Выбрать главу

Надо сказать, что и малые формы находили в нем удивительного интерпретатора. Шопеновские прелюдии, вальсы, мазурки всегда обнаруживали свое родство со «старшими сестрами». И здесь поэзия была сердцем мудрости. Позволю высказать убеждение, что столь характерная для отца афористичность находила в миниатюре свое идеальное выражение. Отец не считал себя великим виртуозом, он всегда шутливо вздыхал по поводу своих небольших рук («Эти две аристократки крепко меня ограничили», — любил он говорить), но я подозреваю, что он и не стремился к виртуозности, хоть и всегда внушал ученикам, что «уверенность увеличивает независимость». Иной раз мне казалось, что к виртуозности он относится с некоторым подозрением. Странная позиция для знаменитого концертанта, не правда ли? И тем не менее я убеждена, что это так. С того командного пункта, которым было для него его  ч у в с т в о  о х в а т а, многое было ему видней, и он хорошо понимал, что порой виртуозность ущемляет музыку. Он с опаской относился ко всякой форсировке, к чрезмерному темпу, которым любили щегольнуть некоторые ученики. «Не надо спешить», — повторял он то и дело.

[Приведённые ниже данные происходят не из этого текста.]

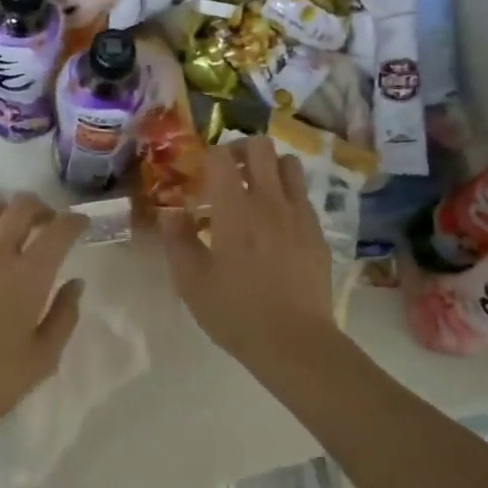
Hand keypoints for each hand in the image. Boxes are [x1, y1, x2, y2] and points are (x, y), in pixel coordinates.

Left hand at [0, 194, 86, 434]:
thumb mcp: (42, 359)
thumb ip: (64, 316)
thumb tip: (75, 284)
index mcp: (28, 275)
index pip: (59, 229)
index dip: (75, 221)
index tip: (82, 224)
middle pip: (22, 206)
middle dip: (41, 208)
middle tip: (48, 223)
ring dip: (7, 214)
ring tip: (12, 232)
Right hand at [156, 138, 335, 373]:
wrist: (294, 341)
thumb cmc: (236, 312)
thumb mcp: (191, 281)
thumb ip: (178, 240)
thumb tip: (170, 212)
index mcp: (234, 209)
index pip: (221, 156)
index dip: (207, 158)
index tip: (200, 177)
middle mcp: (269, 201)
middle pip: (260, 146)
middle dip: (240, 150)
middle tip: (227, 174)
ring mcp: (298, 214)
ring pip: (289, 163)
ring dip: (269, 167)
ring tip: (255, 191)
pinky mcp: (317, 231)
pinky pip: (303, 195)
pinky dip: (287, 194)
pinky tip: (276, 223)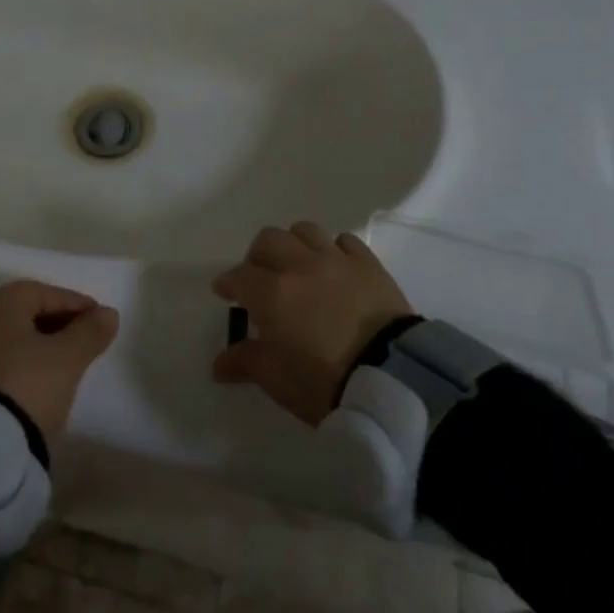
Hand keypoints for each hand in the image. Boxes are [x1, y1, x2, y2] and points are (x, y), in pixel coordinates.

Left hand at [0, 280, 119, 443]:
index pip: (46, 293)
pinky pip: (1, 357)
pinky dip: (23, 359)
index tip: (101, 321)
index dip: (77, 304)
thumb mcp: (68, 358)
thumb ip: (90, 332)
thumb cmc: (28, 385)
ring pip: (14, 335)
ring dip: (41, 342)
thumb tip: (108, 314)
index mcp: (2, 302)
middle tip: (86, 339)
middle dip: (59, 322)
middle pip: (27, 311)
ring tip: (66, 361)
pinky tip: (40, 377)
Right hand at [210, 222, 411, 424]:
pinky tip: (334, 268)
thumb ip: (247, 363)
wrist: (393, 377)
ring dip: (294, 245)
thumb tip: (220, 364)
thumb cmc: (325, 381)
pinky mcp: (368, 264)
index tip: (224, 293)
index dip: (228, 283)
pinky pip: (344, 241)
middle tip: (260, 278)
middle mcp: (299, 266)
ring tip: (297, 267)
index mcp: (271, 293)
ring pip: (305, 231)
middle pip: (268, 240)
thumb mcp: (277, 379)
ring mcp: (336, 260)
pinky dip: (333, 249)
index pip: (239, 276)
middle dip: (257, 256)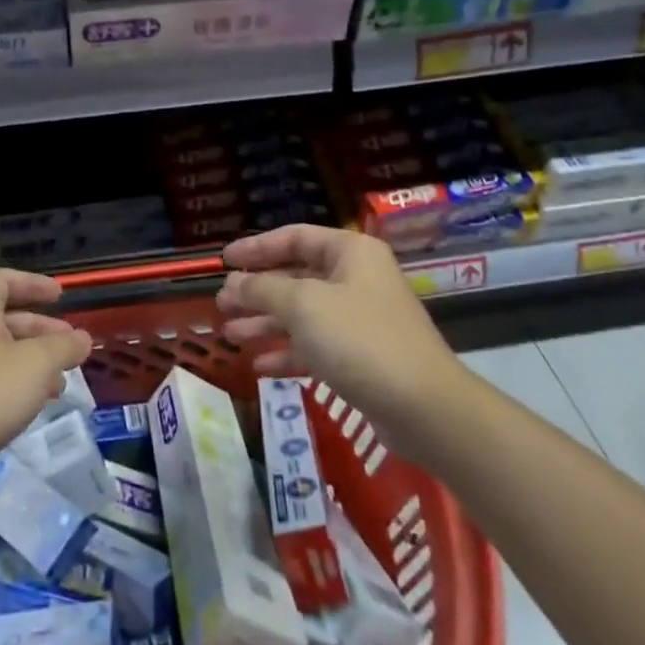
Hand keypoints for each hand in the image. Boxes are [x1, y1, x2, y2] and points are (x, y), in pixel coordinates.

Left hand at [0, 268, 90, 490]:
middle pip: (4, 318)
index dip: (34, 284)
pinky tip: (29, 407)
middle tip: (71, 348)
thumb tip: (82, 338)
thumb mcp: (34, 366)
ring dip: (30, 363)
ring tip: (59, 385)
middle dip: (41, 331)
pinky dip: (11, 385)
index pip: (4, 280)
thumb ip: (63, 348)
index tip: (61, 296)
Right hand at [216, 225, 458, 442]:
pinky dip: (287, 352)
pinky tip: (260, 366)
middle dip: (257, 291)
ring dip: (265, 323)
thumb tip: (234, 283)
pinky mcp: (360, 357)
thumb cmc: (359, 339)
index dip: (256, 247)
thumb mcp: (303, 305)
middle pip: (296, 276)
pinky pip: (315, 346)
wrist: (422, 407)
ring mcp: (360, 319)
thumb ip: (263, 289)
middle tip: (222, 304)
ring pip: (302, 314)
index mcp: (350, 253)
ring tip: (230, 334)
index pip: (295, 237)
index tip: (224, 261)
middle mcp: (356, 279)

Он, считавший страсть первоосновой, а темперамент отличительной метой художественной натуры, никогда не одобрял его внешне подчеркнутого проявления. За роялем его отличала строгая посадка, а маленькие руки парили над клавишами, будто их не касаясь. «Еще ни одного инструмента я не разнес в щепы, — говорил он, смеясь, но тут же добавлял уже серьезно: — Склонность к истерике еще никого не украшала». Вместе с тем унылая имитация глубины выводила его из себя. Ничто не было более противопоказано всей его личности, чем тягучая тяжеловесность. Он частенько вспоминал шутку Глазунова, обращенную к одному композитору: «Мне кажется, вам предложили выбор: сочинять музыку или идти на виселицу». Отец утверждал, что еще большее отношение имеют эти слова к пианистам, и добавлял, что так называемое грамотное исполнение сплошь и рядом является виселицей для музыки. «Фарш фюнебр», — ворчал он в этих случаях.

Я уже говорила, что «жизнь в разуме» была для отца органичной. Он и сам признавал, что для него мысль и есть его естество, в чем-то отличающее его от прочих организмов, и он не намерен от него отказываться в пользу «чистого» инстинкта, хотя и признает его первичность. «Талант — это инстинкт, помноженный на разум», — любил он повторять.

Впрочем, сам же он говорил, что определения ничего не определяют. Способность к импровизации в конечном счете решает, неожиданно заключил он, но импровизация не рождается сама по себе, в этом все дело, она созревает. У истинного таланта воплощение шире замысла, в то время как у нас, смертных, замысел всегда больше и глубже. Однако без замысла не обходится никакой талант.

Думаю, что скромность отца была данью его вкусу. К нам, «смертным», я бы никак его не отнесла, более того, я не знала человека, столь способного к озарениям. Но он был прав: сами по себе они не рождались, вначале было  ч у в с т в о  о х в а т а. Поэтому он часто бывал суров к современным авторам. Особенно к тем, кто больше всего был озабочен, как очевидней разорвать все связи с предшественниками.

Помимо прочего, он укорял их и за непоследовательность. Когда один из них сказал, что его средства полнее выражают дисгармонию мира и дают возможность явственней воплотить эсхатологические настроения, столь естественные в ядерный век, отец возразил с неодобрением:

— Нужно вспомнить, с чего вы начали. Если некогда формула, что лиризм не может существовать без правил, была воспринята как откровение, то почему же смятение должно быть бесформенно? И в нем есть начала и концы, свои взлеты и спады, развитие и угасание. Реквием человечеству может звучать так же отчетливо, как реквием человеку. Прощаясь с первым, вы прежде всего прощаетесь со вторым, ибо, какое бы малое место ни занимал он в планетарном масштабе, он остается материком, так до конца и не освоенным.

— Последний гуманист, — смеялся Багров, и я была согласна с такой характеристикой.

Отец между тем напоминал ему:

— Вот как кончают ваши конструкторы. В конце концов конструкции тяготят, и спасения ищут в этаком луддизме. Так всегда бывает, когда в творчестве пользуются заемными средствами. Блочный метод до добра не доводит. Как наглядно это в литературе! Какою стертой монетой в ней стал фантасмагорический элемент или даже прямой абсурдизм. А давно ли казался он новым словом? Но то, что должно быть взглядом на мир или хотя бы углом зрения, было поставлено на поток и запущено в серийное производство. А что может быть абсурднее сконструированного, запрограммированного абсурда?